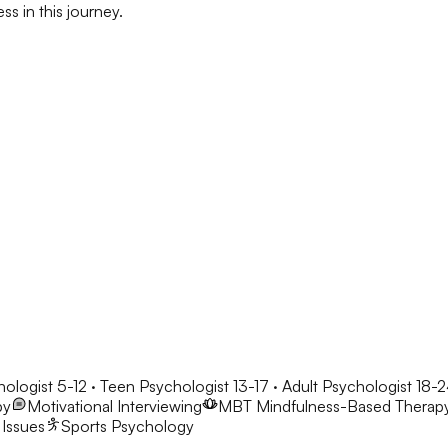
s in this journey.
hologist 5-12 · Teen Psychologist 13-17 · Adult Psychologist 18-
py
Motivational Interviewing
MBT
Mindfulness-Based Therap
 Issues
Sports Psychology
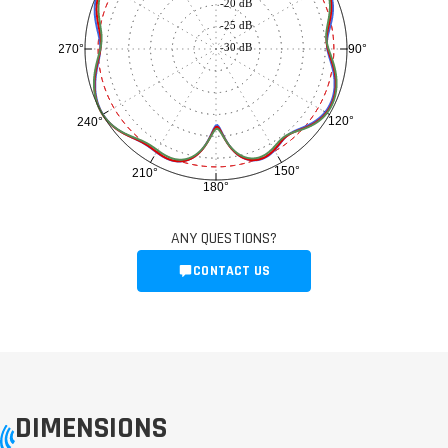
-20 dB
-25 dB
-30 dB
90°
270°
120°
240°
150°
210°
180°
ANY QUESTIONS?
CONTACT US
DIMENSIONS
========================================
Task brief
Leave the pictures out and print every record exactly.

Answer to this exercise
s in this journey.
hologist 5-12 · Teen Psychologist 13-17 · Adult Psychologist 18-
py
Motivational Interviewing
MBT
Mindfulness-Based Therap
 Issues
Sports Psychology
-20 dB
-25 dB
-30 dB
90°
270°
120°
240°
150°
210°
180°
ANY QUESTIONS?
CONTACT US
DIMENSIONS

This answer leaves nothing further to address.